◆ TASK OBJECTIVE:
In the passage on pooled mechanistic analysis, set down word for word the portion starting with "The draw_defending pool" and going on through "general matchday effect?".

◆ PASSAGE FOR REVIEW:
⁂
Result — pooled mechanistic analysis (new)
To address the cell-fragmentation problem, we pooled state pairs into five mechanistic buckets:
| Pool | Definition | n | Brier | Δ vs ref | 95% CI | obs draw% | pred draw% |
|---|---|---|---|---|---|---|---|
| Reference | OPEN × OPEN (matchday 1) | 238 | 0.554 | — | — | 24.8% | 21.8% |
| Standard competition | BUBBLE × BUBBLE | 365 | 0.598 | +0.044 | [−0.027, +0.107] | 28.2% | 21.9% |
| Draw defending | Any cell with DRAW_ENOUGH | 123 | 0.633 | +0.079 | [−0.009, +0.170] | 29.3% | 21.8% |
| Dead rubber | Both sides in {AT, ELIM} | 41 | 0.495 | −0.060 | [−0.170, +0.055] | 17.1% | 21.9% |
| Asymmetric other | One settled + one fighting (no DE) | 63 | 0.572 | +0.018 | [−0.110, +0.153] | 15.9% | 21.7% |

The draw_defending pool (n=123) is the strongest candidate: Brier +0.079 worse than reference, CI [−0.009, +0.170] — nearly excludes zero. The draw rate is elevated (29.3% observed vs 21.8% predicted), consistent with the "park the bus" hypothesis. But the standard_competition pool (BUBBLE×BUBBLE, n=365) also shows elevated draw rates (28.2% vs 21.9%) and worse Brier (+0.044), raising the question: is the draw_defending signal really about motivation, or is it the general matchday effect?
⁂
Pose-estimation data:
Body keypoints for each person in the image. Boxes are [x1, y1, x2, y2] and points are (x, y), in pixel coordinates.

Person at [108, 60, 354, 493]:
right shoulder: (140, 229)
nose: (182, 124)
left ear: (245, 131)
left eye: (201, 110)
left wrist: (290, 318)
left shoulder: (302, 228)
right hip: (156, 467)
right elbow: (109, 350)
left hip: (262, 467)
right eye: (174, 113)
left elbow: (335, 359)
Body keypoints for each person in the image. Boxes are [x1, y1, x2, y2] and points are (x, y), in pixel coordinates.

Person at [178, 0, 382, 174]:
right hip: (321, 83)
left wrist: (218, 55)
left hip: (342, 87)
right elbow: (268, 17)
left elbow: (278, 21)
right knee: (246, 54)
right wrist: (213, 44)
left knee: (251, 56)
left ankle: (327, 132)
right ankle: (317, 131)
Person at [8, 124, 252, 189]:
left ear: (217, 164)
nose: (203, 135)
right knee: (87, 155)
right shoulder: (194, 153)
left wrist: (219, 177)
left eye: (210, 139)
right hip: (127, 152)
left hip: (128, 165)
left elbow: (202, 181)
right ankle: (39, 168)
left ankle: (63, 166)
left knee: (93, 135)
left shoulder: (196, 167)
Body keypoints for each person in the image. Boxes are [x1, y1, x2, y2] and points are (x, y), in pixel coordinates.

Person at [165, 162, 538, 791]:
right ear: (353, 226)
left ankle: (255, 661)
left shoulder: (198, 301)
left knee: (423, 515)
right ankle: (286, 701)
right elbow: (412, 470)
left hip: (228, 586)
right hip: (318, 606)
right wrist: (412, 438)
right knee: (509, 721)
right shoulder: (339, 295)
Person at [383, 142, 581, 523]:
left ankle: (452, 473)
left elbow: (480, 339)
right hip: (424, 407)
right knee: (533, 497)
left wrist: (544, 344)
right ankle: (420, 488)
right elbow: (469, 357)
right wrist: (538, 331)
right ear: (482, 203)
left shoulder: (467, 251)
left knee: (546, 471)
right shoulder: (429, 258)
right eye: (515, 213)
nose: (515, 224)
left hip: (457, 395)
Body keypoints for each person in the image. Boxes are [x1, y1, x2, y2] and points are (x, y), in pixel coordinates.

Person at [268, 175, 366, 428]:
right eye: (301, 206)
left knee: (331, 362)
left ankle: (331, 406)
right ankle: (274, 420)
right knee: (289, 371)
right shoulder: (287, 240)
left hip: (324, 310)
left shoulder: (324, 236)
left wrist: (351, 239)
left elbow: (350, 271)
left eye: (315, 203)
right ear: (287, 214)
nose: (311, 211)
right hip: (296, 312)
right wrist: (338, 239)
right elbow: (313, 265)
⁂
◆ EXERCISE RESPONSE:
The draw_defending pool (n=123) is the strongest candidate: Brier +0.079 worse than reference, CI [−0.009, +0.170] — nearly excludes zero. The draw rate is elevated (29.3% observed vs 21.8% predicted), consistent with the "park the bus" hypothesis. But the standard_competition pool (BUBBLE×BUBBLE, n=365) also shows elevated draw rates (28.2% vs 21.9%) and worse Brier (+0.044), raising the question: is the draw_defending signal really about motivation, or is it the general matchday effect?